A memória dos elefantes


Calçou seu andar lento em terra batida, como faz quem peregrina  em busca de um oásis matinal. Banhou-se até encharcar a pele,  descolorindo a terra  de tuas estrias calejadas do ontem. 

— Vá, menino! O dia te busca e te chama. Te ensina. Depois, te faz retornar e me contar tuas fábulas de montanhas, meu grande menino.

Há quem saiba lhe dizer o caminho de volta às margens daquele rio que não chora nem sangra lições infantis da tua passagem. Ordene as ídas  e volte ao meio dia, baixando os olhos de lamento. Há vezes mais que estudei teus passos moldurando o caminho e lama, sem a pressa dos homens. Há lembranças de dezembro em sol a pino. De fevereiro, sob sua estrada farta, ladeada de ipês. Teu passo é longo e lento, e teu leito se verga flexível diante de toda a sua docilidade. Teu coração é a tua fortaleza. Tua força, essa colossal fragilidade que não mente as tuas tantas vidas e vindas guardadas, desaguadas como seus banhos ao sol. Olhos baixos rodeiam os montes e  estendem-se tal qual espadas defendendo teu chão. Deixei meus pés descalços diante dos teus, devotando o sagrado nivelado com o beijo na testa, menino, e toda lembrança vestida de marfim. Teu marfim que por muitos e muitos combates,  não deixaram vingar. Tampouco argumentar por indomabilidades já tão caídas por terra.

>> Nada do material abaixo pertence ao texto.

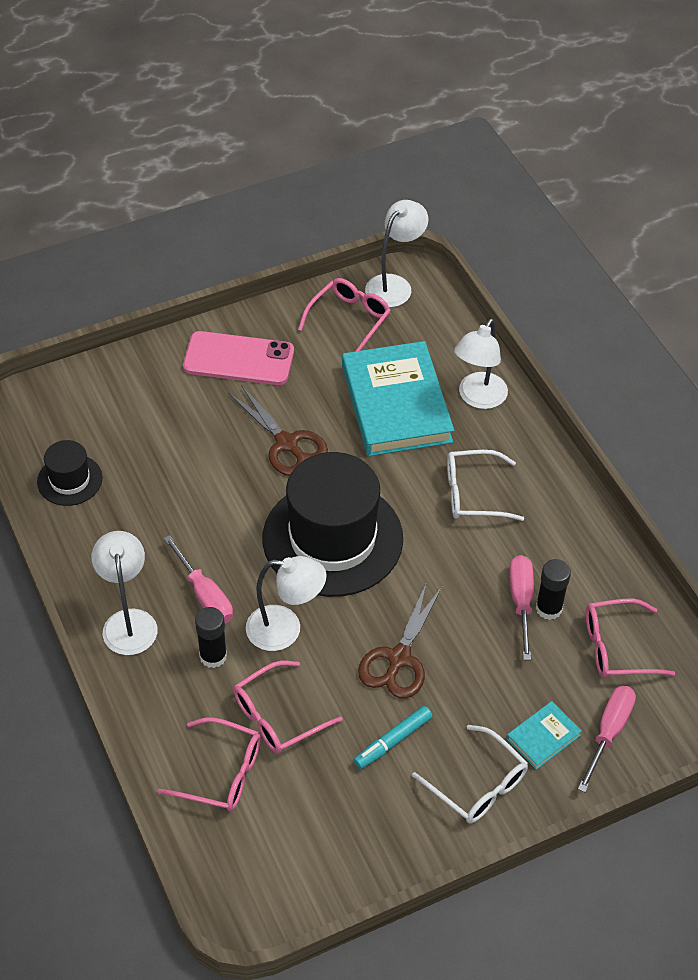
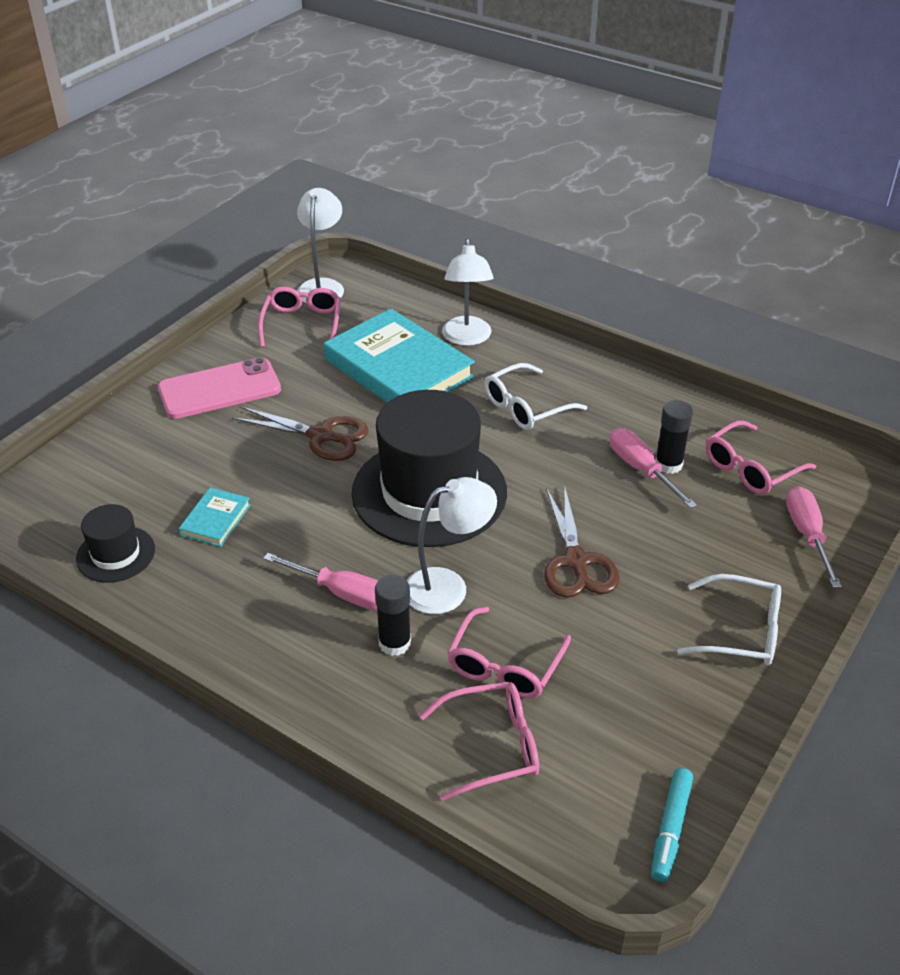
camera: 30 degrees left, 10 degrees down
(129, 621) = (279, 653): white lamp -> none
(393, 741) = (633, 633): turquoise marker -> turquoise marker (671, 829)
(543, 737) = (759, 565): turquoise book -> turquoise book (216, 520)

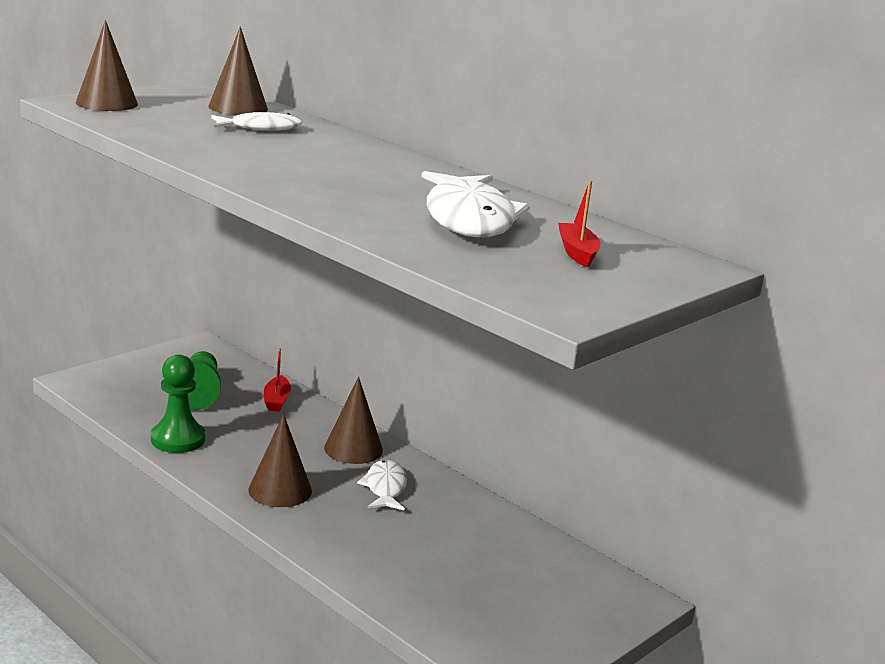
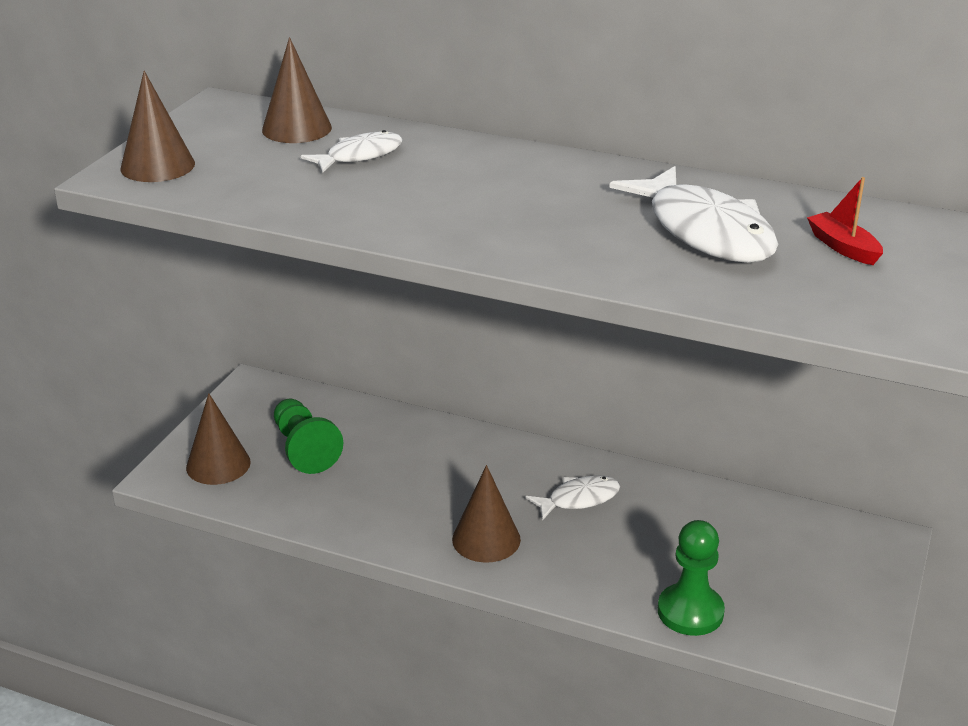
camera: 20 degrees left, 10 degrees up
(178, 439) = (335, 514): green pawn -> green pawn (690, 612)
(276, 400) = (389, 430): red boat -> none
(353, 449) = (512, 463): brown cone -> brown cone (218, 464)
(385, 488) = (578, 499): white fish -> white fish turned 90 degrees clockwise

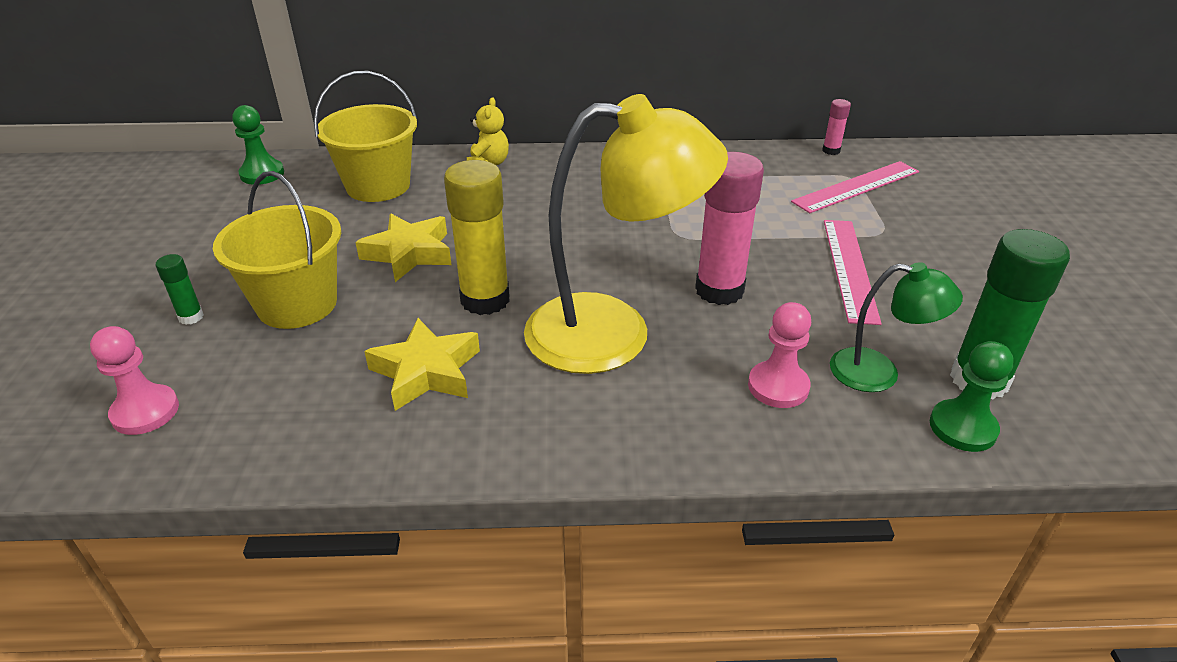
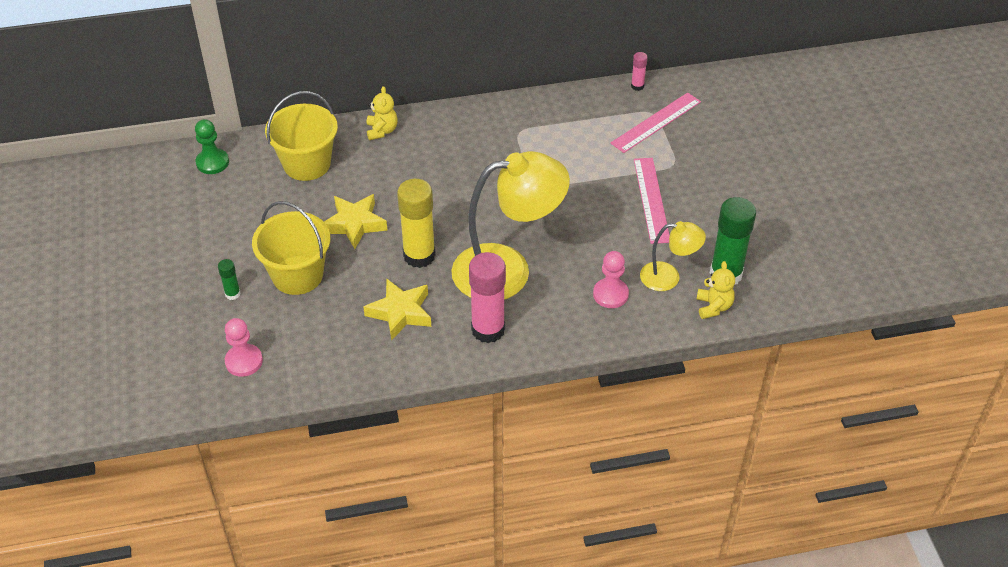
camera: 10 degrees left, 10 degrees up
(719, 290) = (568, 228): pink glue stick -> pink glue stick (488, 329)
(879, 373) = (668, 277): green lamp -> yellow lamp
(962, 428) = (713, 307): green pawn -> yellow teddy bear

— Houve uma noite em que escutei teu choro ecoando na floresta seca. Tão empoeirada de mãos . Tua rota me levou aos teus e, guardando migalhas que pousadas dia após dia num chão pisado de ontens, não reviveram tuas aves domadas diante de nós. Lembra-te dos versos que não compus! Ouça as preces dos teus pequenos, sem o esquecimento. Não, não há esquecimento para ti e nenhum gesto se nasce em vão.

Desde então que debruço todas as minhas tardes sonhadas no teu lombo cansado em busca do que já se sabe, sem revidar. Me conta histórias e também sabe que, alarde é o veio d'água que não molha teus pés e tua sede não mata. Que não te benze no improvável, teu eco calado de dor e correntes.
Lembra-te, então, dos açoites fincados pelo caminho tão farto de nada, que tuas pegadas nada mais fizeram do que guardar caminhos pra volta do teu memorável arrebol de inércias, ainda tão cultivadas no ríspido, no hostil — lembranças ensolaradas de tempo, calçadas de pó. Uma querência que arde na iminência da volta pra casa: teu chão bruto-inesquecível. Há de chegar sem ter ido, sem ficar dolorido, sem lutos no teu coração de rei.